Ethiopian International Film Festival

Matthew, Galen and Phil

Last week I had the opportunity to work with two young American Filmmakers who were in Addis as part of the Ethiopian International Film Festival.  Working on behalf of the Public Affairs Section, I welcomed Producer Phil Hessler and Director Galen Knowles who spent the week in Ethiopia conducting workshops, leading discussions and hosting screenings of their film, “Far From Home” which deals with the complexities associated in an East African context through the story of a Ugandan Snowboarder!  They were here supported by a grant from the State Department in partnership with USC as part of the American Film Showcase which builds upon “smart power diplomacy” and the mission of people to people engagement through film.

Part of the aim through our work with PAS at the Embassy was to encourage Ethiopian youth to share their stories through film, promoting conversation outside of the prescribed narratives associated within an Ethiopian (or even East African) framework.  Clearly film (and in particular, Documentaries) is a powerful medium, yet one which has not yet fully been grasped here on the Horn of Africa.  We want to encourage youth to share their stories which in turn helps to bring people of different cultures together through a common interest in cinematography and the power it holds.  Original stories which each of us have are an influential tool to not only share our differences but to celebrate our commonalities.

Addis Ababa University Film School

Over the course of the week, I was able to work with Phil and Galen on two different occasions, once on Monday at the Addis Ababa University Film School and once again on Saturday at the Film Festival itself.  Through each platform we were able to interact with Ethiopian youth who likewise view film as a means of expression, telling their personal stories within the context of the larger realm of their region, their country and their continent.

Stored data
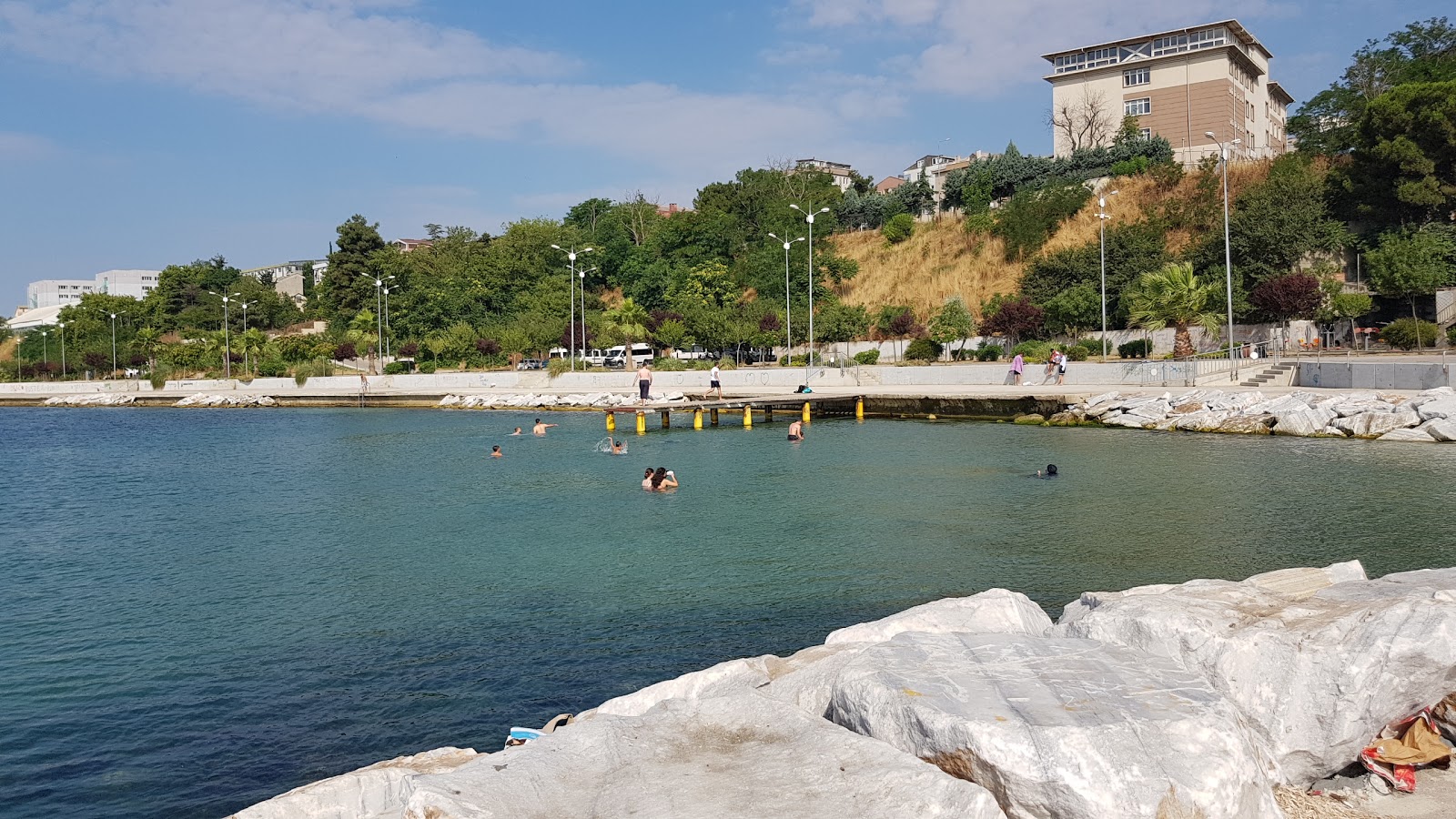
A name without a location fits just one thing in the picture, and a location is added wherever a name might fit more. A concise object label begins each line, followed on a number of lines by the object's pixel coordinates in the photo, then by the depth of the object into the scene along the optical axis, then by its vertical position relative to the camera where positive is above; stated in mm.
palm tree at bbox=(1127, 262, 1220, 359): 43281 +2972
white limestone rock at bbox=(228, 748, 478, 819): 6012 -2592
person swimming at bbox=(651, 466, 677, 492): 21375 -2186
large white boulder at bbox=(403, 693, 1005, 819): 4367 -1952
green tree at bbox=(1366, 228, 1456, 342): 43406 +4382
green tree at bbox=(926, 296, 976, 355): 53625 +2766
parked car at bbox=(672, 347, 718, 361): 65538 +1986
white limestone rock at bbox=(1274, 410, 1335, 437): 27719 -1706
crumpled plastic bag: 5762 -2406
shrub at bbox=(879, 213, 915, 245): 74375 +11465
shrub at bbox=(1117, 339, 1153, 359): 45062 +955
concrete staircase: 35688 -460
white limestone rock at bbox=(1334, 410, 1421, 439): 26391 -1715
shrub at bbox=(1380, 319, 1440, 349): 39844 +1147
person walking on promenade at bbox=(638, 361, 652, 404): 37500 +80
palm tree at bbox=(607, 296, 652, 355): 64000 +4250
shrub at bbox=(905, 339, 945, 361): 54719 +1437
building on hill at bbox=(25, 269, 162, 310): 167500 +21213
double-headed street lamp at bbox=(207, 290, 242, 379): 77500 +3534
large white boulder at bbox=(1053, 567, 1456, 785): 5805 -1859
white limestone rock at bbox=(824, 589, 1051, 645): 7754 -2017
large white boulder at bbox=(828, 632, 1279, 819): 4496 -1797
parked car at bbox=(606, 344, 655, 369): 66000 +2051
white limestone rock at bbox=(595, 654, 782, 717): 6988 -2264
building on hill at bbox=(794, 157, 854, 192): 115375 +26615
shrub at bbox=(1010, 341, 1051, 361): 45750 +1048
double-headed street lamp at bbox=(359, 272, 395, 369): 73525 +4716
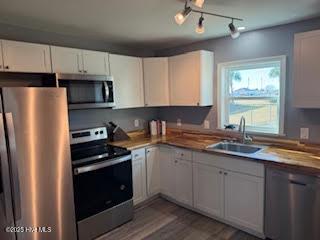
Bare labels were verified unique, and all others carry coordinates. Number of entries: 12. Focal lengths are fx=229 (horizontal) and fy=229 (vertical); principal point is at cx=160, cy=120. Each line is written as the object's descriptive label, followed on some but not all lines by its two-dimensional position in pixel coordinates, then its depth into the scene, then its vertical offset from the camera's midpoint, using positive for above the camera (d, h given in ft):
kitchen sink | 9.15 -2.08
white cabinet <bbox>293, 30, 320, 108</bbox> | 7.16 +0.82
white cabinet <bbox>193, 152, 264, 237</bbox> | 7.93 -3.47
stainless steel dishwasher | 6.73 -3.42
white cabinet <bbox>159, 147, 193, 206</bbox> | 10.02 -3.51
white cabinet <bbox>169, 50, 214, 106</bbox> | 10.49 +0.98
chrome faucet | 9.78 -1.50
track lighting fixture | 5.80 +2.21
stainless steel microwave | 8.36 +0.47
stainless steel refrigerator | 6.00 -1.81
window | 9.28 +0.16
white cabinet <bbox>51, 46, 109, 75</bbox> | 8.44 +1.63
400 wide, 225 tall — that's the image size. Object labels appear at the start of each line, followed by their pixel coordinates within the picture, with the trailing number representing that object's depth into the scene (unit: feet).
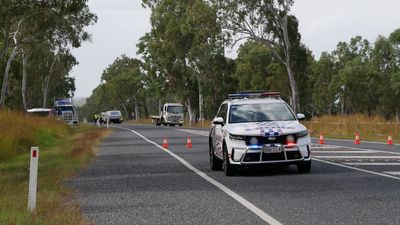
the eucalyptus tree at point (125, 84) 397.39
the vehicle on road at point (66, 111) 219.45
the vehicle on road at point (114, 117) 294.54
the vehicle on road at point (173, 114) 232.73
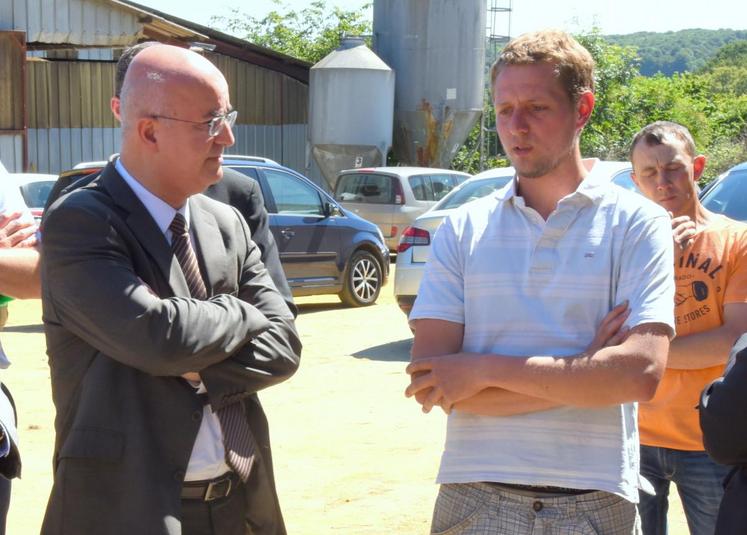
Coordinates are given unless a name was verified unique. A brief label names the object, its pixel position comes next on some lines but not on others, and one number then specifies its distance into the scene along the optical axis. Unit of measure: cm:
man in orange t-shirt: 365
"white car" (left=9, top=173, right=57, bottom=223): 1529
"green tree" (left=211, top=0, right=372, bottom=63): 4053
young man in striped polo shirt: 272
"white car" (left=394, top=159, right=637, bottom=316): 1083
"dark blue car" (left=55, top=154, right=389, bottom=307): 1393
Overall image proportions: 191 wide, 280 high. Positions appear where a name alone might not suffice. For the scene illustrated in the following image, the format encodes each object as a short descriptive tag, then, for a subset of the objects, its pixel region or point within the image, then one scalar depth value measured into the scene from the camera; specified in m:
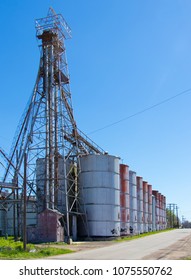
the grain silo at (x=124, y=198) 44.42
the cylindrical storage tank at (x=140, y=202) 56.05
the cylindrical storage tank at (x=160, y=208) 81.02
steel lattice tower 35.42
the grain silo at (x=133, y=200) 50.26
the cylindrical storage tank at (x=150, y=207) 65.35
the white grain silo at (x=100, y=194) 37.67
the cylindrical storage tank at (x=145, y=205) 60.98
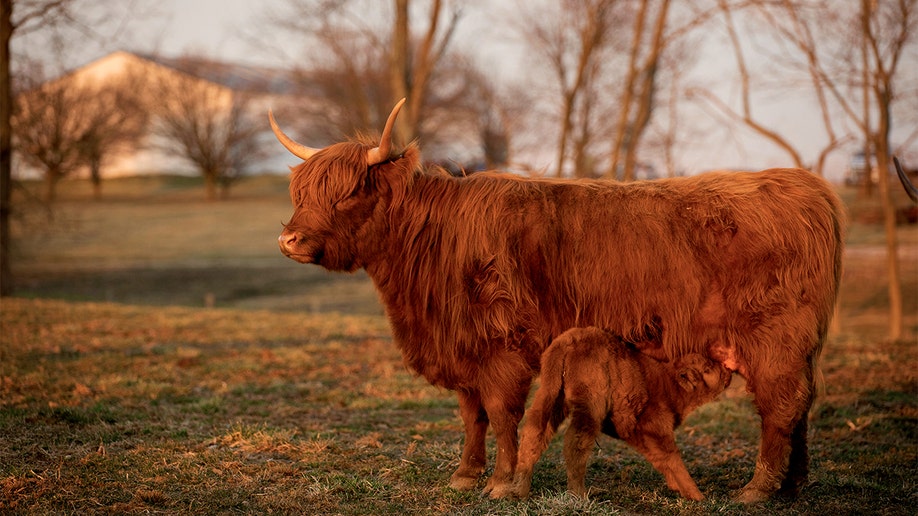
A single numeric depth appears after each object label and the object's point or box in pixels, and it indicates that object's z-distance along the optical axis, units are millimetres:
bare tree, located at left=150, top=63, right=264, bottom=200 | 60844
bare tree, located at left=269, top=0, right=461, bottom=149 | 17125
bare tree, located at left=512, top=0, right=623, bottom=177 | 20297
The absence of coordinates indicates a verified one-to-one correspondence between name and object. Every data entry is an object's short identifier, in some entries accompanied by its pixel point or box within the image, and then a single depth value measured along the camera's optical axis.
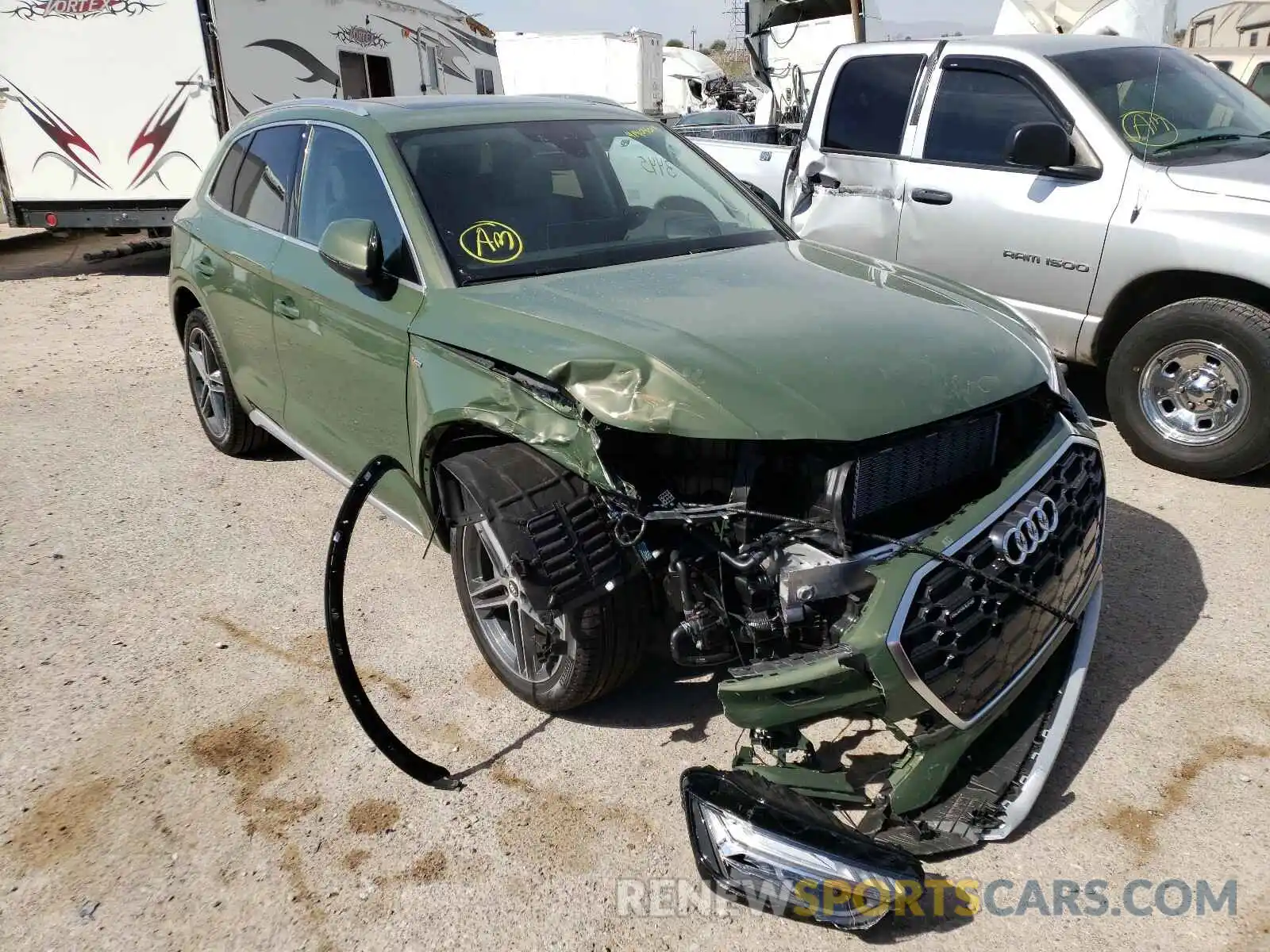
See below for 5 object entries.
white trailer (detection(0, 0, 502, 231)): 10.63
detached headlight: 2.26
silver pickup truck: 4.54
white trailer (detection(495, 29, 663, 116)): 26.47
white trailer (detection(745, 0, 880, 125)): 16.89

Task list:
1. Answer these questions using the post about the Ethiopian International Film Festival.
(a) What is the title of the film that Phil Hessler and Galen Knowles screened?
(b) Which university partnered with the State Department on the grant that supported their visit?
(c) On which day was the work at the Addis Ababa University Film School?
2. Copy out the passage from the post about the Ethiopian International Film Festival, starting with "Last week I" and going on through "engagement through film.".

Task-by-task solutions:
1.
(a) "Far From Home"
(b) USC
(c) Monday

2.
Last week I had the opportunity to work with two young American Filmmakers who were in Addis as part of the Ethiopian International Film Festival.  Working on behalf of the Public Affairs Section, I welcomed Producer Phil Hessler and Director Galen Knowles who spent the week in Ethiopia conducting workshops, leading discussions and hosting screenings of their film, “Far From Home” which deals with the complexities associated in an East African context through the story of a Ugandan Snowboarder!  They were here supported by a grant from the State Department in partnership with USC as part of the American Film Showcase which builds upon “smart power diplomacy” and the mission of people to people engagement through film.